# 08-10 Linear least squares

Roughly a month ago I started reading about trilateration. Since then I haven't done anything really. The focus of my work today is to get back on track and start solving problems.

Since I took a lot of time off for vacation and real school is starting again, I feel under pressure time-wise to stay on schedule. I have two weeks of time alotted for trilateration, so I have to deliver a solution quite soon. According to "Statistical Methods in Surveying by Trilateration", a nonlinear least squares regression calculator performs the best in trilateration. Based on this I will focus my efforts on this approach.

An article from the MIT explains the way of solving things quite nicely, the formulas are available on the webpage. In layman's terms, I have three beacons with three corresponding distances between them and the blind node. The idea is to try out different X and Y that supposedly specify the position of the blind node until a minimum squared error is attained. The way that the optimal X and Y coordinates are found using this "trial and error" system vs directly calculating them with a linear regression system can be done in a few different ways.

# Problem

Nonlinear regression seems very tricky to implement by myself. I now have to consider my options for doing it by myself or using some outside help.

# Solution

# Doing it by myself

There are three predominant algorithms for finding appropriate X and Y coordinates to find a local minima of a function. According to the National University of Singapore and a professor at Duke University, the Levenberg-Marquardt method is the best. It combines the best features of the Gauss-Newton and the Gradient Descent methods. The issue is that the LM method is way more complicated, so if anything I would just do the Gauss Newton or Gradient Descent version.

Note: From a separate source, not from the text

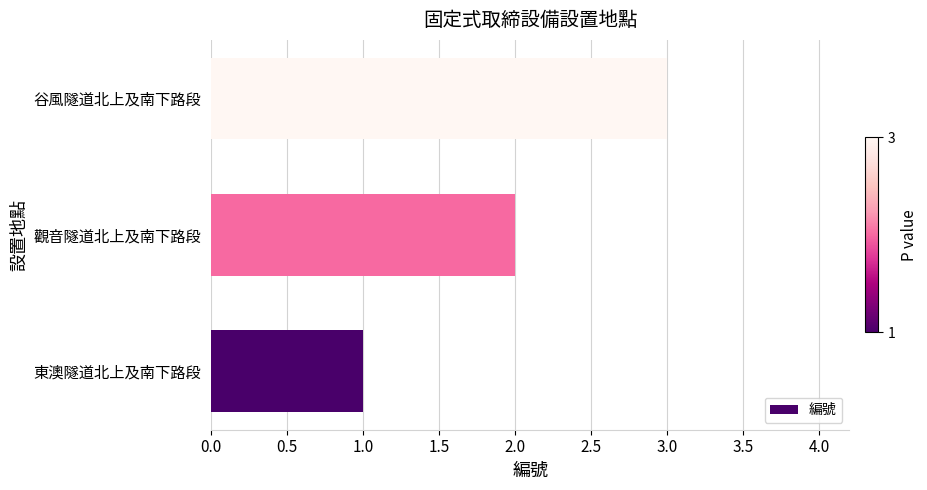

The value at 谷風隧道北上及南下路段 is 1. True or false?

False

I find it quite hard to guess how hard it actually will ultimately be. I found some Gauss-Newton implementations in Python online, but they are also based on sublibraries (numpy) and cannot be translated to PHP directly.

# PHP library

There is a PHP abstract class put online by Andrew Que via http://gaussnewton.drque.net/ that can be extended with a nonlinear function to be optimized. It hasn't been maintained since 2013 and is thus probably riddled with PHP 7.4 compatibility issues. There is also RubixML which implements a "gradient boost" class . Apart from the similar name, gradient boosting probably will not do much good since it does not tweak parameters, it tweaks the entire loss function. RubixML implements all sorts of other nonlinear regression methods, most of which I have no idea about. As the name of the library suggests, the approach is primarily machine learning based. This means that it relies primarily on identifying patterns in existing training data (distances, rssi) that is mapped to a given outcome (position x/y coordinates) through inference. Unless I create a training rssi data set at given x and y coordinates, I fear that this is quite useless since I have taken a different, more deterministic and explicit approach from the beginning.

# Python libraries

SciPy implements various optimization functions such as scipy.optimize.least_squares that implements the Levenberg Marquardt method on a given function. Conveniently I would not have to implement the algorithm myself.

# Further actions

My decision is to move forward with the python option. For complex math operations PHP is simply not enough. Every programming language has an optimal use case and calculus is not the intended purpose of PHP. Therefore in my eyes it does not make sense to try and use it for my trilateration system.

Redis can bridge the gap between PHP and Python on the localhost, the REST API can publish the data via a redis pub-sub channel. Redis-py implements a redis protocol compliant client that can subscribe to the latest distances. Python is available on docker and supports all the necessary ARM processor architectures. Ultimately I think it reduces complexity since I am using the most suitable tool for the issue instead of trying to use a website programming language to do complex math.

Since this is my first post after a long break, I also considered the roadmap. Based on previous research, it is either direct trilateration using NLLS regression OR kalman filtering. That means I have the next month to finish this chapter before I should start with a GUI or working on the report for schweizer jugend forscht.